Ajay Jain, University of California, San Francisco

Abstract: Biology is rapidly evolving into a quantitative molecular science. Many factors contribute to the acceleration of this evolution, including: completion of the human genome sequence and improvements in measurement technology for DNA, RNA, and proteins. The result of this trend is an increasing pool of quantitative biological data. Given quantitative data, it is possible to induce constraints and interrelationships to construct predictive models of biological systems. Such models can provide context for the rapid interpretation of experimental observations. We believe that by integrating quantitative analytical methods and data visualization approaches with annotation information about biological entities, we can accelerate biological research by stimulating the generation of hypotheses that would otherwise be missed. Our collaborations are generating extensive and growing sets of microarray-based expression data and/or high-resolution genomic copy number data in multiple human cancers. This seminar will present a data system that enables integrated analysis combining experimental data with genomic and genetic annotations.

"Saccharomyces Genome Database"
J. Michael Cherry, Stanford University

The Saccharomyces Genome Database (SGD) is a resource for the biomedical research community. The project provides information on the genes, including the genetics, physical interactions, and mutant phenotypes. Results from functional genomic projects: microarray, systematic deletion, SAGE, and 2-hybrid analysis. This talk will provide an overview of the SGD curation process, the types of information available from SGD and the annotation system referred to as the "Gene Ontology".
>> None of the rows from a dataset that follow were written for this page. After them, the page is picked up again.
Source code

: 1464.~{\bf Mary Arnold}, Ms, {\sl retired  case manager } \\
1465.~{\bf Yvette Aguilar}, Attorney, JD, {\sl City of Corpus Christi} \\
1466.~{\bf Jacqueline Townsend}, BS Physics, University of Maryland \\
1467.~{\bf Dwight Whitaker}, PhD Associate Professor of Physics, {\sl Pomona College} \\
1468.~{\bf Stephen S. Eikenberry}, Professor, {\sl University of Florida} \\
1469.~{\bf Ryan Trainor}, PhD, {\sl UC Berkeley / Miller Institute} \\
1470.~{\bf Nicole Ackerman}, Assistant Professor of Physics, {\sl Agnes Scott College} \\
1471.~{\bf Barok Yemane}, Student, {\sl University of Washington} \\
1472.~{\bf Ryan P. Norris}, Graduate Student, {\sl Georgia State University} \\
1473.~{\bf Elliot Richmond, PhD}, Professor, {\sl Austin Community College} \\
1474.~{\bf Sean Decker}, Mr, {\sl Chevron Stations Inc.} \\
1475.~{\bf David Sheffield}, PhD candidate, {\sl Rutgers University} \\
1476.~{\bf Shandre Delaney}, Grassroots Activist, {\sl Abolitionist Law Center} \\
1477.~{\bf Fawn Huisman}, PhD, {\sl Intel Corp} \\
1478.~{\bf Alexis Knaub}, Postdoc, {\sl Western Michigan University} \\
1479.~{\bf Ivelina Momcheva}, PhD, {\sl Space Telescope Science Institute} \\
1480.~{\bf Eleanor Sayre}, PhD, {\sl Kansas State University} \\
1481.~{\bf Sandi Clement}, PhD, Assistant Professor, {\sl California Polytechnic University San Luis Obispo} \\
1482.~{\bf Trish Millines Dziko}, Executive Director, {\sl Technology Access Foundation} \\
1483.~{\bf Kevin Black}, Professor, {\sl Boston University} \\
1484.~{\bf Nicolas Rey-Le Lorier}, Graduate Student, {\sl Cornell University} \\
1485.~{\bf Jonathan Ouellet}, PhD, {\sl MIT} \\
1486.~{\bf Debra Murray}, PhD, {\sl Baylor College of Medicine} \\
"The Elucidation of Regulatory Networks in Complex Biological Systems: The Convergence of Biology, Medicine and Computing"
George Poste, Health Technology Networks

The focus of biological research will shift increasingly to the analysis of the regulation of complex biological systems in both health and disease. Elucidation of the information content encoded in genomic and proteomic network, and how these instructions are integrated to specify and control body form and function will present formidable intellectual, technical and logistical challenge. The rise of "systems biology" heralds the dawn of big biology. Just as 'big physics' evolved to accommodate a massive expansion of research data and computer-intensive problems, biology and medicine are poised for the same transition. Systems biology will generate data streams on an unprecedented scale. Academia and healthcare industry organizations are ill prepared for the technical, financial and organizational implications of large scale computing. The union of biology and medicine with computing will occur with accelerating momentum and will be dominated by the following requirements: scale, speed, standards, simulation and security. The rise of computational biology has profound implications for research, clinical practice, education, intellectual property and industrial competitiveness. Universities will need to replace anachronistic curricula and outdated organizational structures based on narrow specialties with new inter-disciplinary units for teaching and research. Government-funding agencies must adopt new policies to adapt to the expanded scale of modern research and its cross-sector linkages between healthcare, computing and telecommunications. In its more advanced iterations, computational biology will usher in a new era of biology in silico in which simulation of complex biological systems will have sufficient predictive accuracy to replace many aspects of costly experimentation and will create new physician-decision support tools to identify the optimum approaches to clinical care to best reflect the genetic and phenotypic characteristic of individual patients.